GaAs is a III/V semiconductor—each member of the family contains an element from the third and fifth columns of the periodic table. These materials have higher charge mobility than silicon, which should allow III/V transistors to switch on and off faster than silicon-based devices.

One challenge is cost. GaAs wafers are much more expensive and far smaller than silicon wafers, meaning manufacturers wouldn’t be able to make as many chips at once as they do with silicon to keep chip costs down. Nanowires offer a way around the wafer problem, because they should use less material.

However, nanowires like to grow vertically, out of the plane of the substrate, making it tricky to pattern electrical contacts on top, says Xiuling Li, an electrical engineer at the University of Illinois, Urbana-Champaign. So when one of Li’s students let her know that some of the GaAs nanowires in their batches had grown horizontally along the surface of a wafer, Li saw it as an opportunity rather than a problem.

She and her group first published a reliable method for growing planar arrays of GaAs nanowires in 2008 (Nano Lett., DOI: 10.1021/nl802331m), and in 2013 they described a method for achieving nearly 100% yields of parallel, planar nanowires (Nano Lett., DOI: 10.1021/nl400620f). The growth of the wires is catalyzed by spots of gold, patterned in a tight line by electron-beam lithography onto a surface. As the chamber fills with gaseous precursors, the gold spots catalyze the deposition of solid GaAs. By carefully controlling the ratio of gallium and arsenide, and conditions such as temperature and pressure, Li’s team can ensure that the gold catalyst moves along the surface as the nanowire grows, rather than leaving the surface and forming the nanowires vertically.

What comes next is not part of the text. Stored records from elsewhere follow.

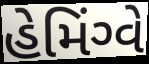
હેમિંગ્વે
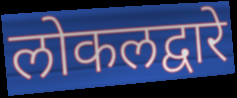
लोकलद्वारे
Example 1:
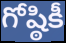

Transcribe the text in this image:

గోష్ఠికీ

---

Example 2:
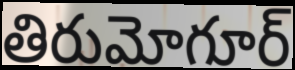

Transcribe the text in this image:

తిరుమోగూర్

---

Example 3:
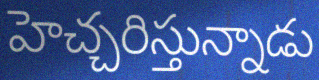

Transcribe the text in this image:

హెచ్చరిస్తున్నాడు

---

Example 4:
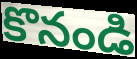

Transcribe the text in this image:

కొనండి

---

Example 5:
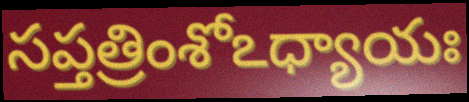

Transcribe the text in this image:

సప్తత్రింశోఽధ్యాయః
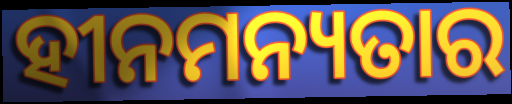
ହୀନମନ୍ୟତାର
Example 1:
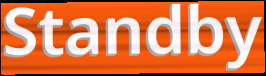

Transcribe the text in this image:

Standby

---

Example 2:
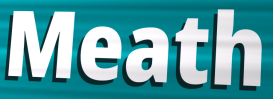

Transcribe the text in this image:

Meath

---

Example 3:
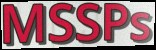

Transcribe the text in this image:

MSSPs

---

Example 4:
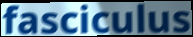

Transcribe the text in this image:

fasciculus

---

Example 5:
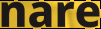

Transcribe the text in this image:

nare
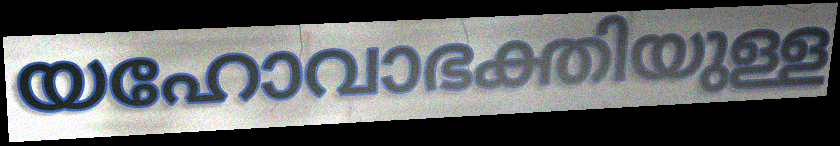
യഹോവാഭക്തിയുള്ള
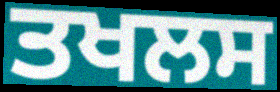
ਤਖਲਸ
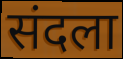
संदला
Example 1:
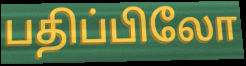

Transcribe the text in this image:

பதிப்பிலோ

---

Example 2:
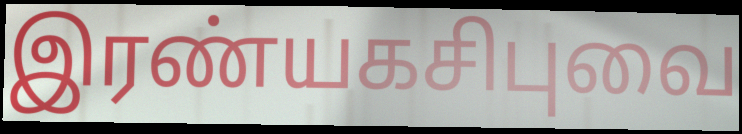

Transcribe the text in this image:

இரண்யகசிபுவை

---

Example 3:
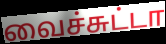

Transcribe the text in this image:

வைச்சுட்டா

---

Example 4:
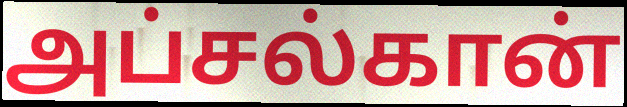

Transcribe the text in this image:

அப்சல்கான்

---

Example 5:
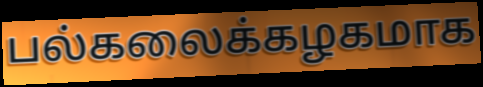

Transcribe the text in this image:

பல்கலைக்கழகமாக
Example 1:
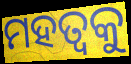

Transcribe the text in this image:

ମହତ୍ଵକୁ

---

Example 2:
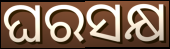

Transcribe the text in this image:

ଘରସକ୍ଷ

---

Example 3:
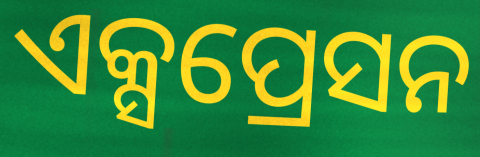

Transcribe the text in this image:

ଏକ୍ସପ୍ରେସନ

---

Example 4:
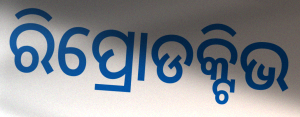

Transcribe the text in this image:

ରିପ୍ରୋଡକ୍ଟିଭ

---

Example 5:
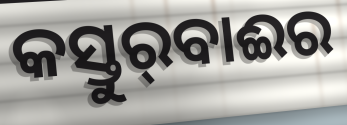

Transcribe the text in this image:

କସ୍ତୁର୍‍ବାଈର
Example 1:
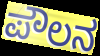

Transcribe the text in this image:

ಪೌಲನ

Now Li has used the nanowire arrays to make a type of high-performance transistor similar to those found in radar equipment and cell-phones. Each 10-µm-wide transistor contains about 30 nanowires, along with three electrodes. A top electrode called a gate applies a voltage across the device to switch the nanowires between conducting, or “on,” and insulating, or “off,” states. In the on state, charges flow between source and drain electrodes. The transistors have blistering switching speeds, turning on and off 75 billion times a second, or at 75 gigahertz. The previous record for planar nanowire transistors was 1.8 GHz.

“The performance of this device is really exceptional,” says Chennupati Jagadish, an electronic materials engineer at the Australian National University. He points out that the team grows the nanowires on GaAs wafers, so they’ll need to adapt the method to larger, less expensive silicon wafers.

Li agrees that her team still has a lot of work to do. She wants to adapt the method to indium arsenide, another III/V material. “The mobility of indium arsenide is three times higher than gallium arsenide, so if I can make it work, I think we can get to terahertz speeds,” she says.